Other members of Grievous Angel include Nolan Mendenhall on bass; David Mosher on guitar, mandolin and fiddle; and Ron Pangborn on drums, with all members of the band performing on vocals.
Mosher’s roots lie in bluegrass and folk. He is a successful children’s performer and bluegrass instrumentalist, with two solo albums under his belt. Pangborn is a composer and producer for TV (“Backstage Pass”) as well as one of the best drummers on the Detroit scene, including stints with Thornetta Davis and Was (Not Was). Mendenhall has played with just about every Motown and R & B great on the so-called “Chitlin Circuit”; he’s won Producer of the Year at the Detroit Music Awards and has zigzagged from folk to reggae to jazz and back again. Brandt, whose alt-country-Americana-rock roots go deep, has been a mainstay of the Detroit music scene through his Drum Dancer Records. He’s been involved in such acts as Red C, Spank, Jill Jack, High Flyin’ Bird and more.

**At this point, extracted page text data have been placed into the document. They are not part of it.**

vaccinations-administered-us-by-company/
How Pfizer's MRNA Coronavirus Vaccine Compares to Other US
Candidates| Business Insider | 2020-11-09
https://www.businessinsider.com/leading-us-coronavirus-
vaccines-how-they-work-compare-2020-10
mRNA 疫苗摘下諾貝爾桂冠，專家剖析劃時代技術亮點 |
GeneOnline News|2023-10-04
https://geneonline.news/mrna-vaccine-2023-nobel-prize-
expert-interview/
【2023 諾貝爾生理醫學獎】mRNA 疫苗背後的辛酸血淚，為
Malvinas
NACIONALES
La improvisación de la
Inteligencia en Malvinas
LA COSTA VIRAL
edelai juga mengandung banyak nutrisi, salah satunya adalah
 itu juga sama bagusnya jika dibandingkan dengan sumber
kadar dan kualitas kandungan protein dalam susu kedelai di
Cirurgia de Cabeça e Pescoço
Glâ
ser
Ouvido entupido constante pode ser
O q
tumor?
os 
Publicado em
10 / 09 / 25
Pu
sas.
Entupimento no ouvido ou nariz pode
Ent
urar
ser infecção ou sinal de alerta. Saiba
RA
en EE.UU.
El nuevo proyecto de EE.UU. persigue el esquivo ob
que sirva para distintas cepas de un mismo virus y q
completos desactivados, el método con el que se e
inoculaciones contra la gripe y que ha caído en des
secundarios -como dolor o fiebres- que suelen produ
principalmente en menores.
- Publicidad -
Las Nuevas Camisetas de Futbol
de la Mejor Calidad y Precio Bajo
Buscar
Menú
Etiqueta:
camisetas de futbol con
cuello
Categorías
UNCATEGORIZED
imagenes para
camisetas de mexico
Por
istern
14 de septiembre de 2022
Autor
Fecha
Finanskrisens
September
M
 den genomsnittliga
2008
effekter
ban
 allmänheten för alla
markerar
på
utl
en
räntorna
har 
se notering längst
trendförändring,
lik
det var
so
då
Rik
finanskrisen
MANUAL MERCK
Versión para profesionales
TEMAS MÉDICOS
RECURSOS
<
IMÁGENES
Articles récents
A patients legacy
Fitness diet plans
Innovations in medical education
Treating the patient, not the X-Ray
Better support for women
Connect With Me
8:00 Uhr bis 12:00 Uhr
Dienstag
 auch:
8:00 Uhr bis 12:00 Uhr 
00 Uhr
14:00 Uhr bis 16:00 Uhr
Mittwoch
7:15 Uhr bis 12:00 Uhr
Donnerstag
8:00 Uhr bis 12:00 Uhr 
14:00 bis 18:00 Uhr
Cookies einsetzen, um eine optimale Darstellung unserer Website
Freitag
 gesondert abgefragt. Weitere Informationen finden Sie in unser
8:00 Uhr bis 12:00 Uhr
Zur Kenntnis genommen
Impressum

No one can fault these guys as musicians. Although they’re working on a new CD, their rough-cut demo EP offers plenty of the muscular acoustic dance-pop that’s popular in Northern Michigan at present, complete with deftly-plucked bluegrass mandolin and fiddle leads.
“We’re currently 15 tracks into making our first funk-grass album,” Brandt says, adding that he expects to release Grievous Angel’s CD early this winter. If you miss their upcoming shows in Petoskey/Charlevoix, look for the band’s return to promote its first CD later this year.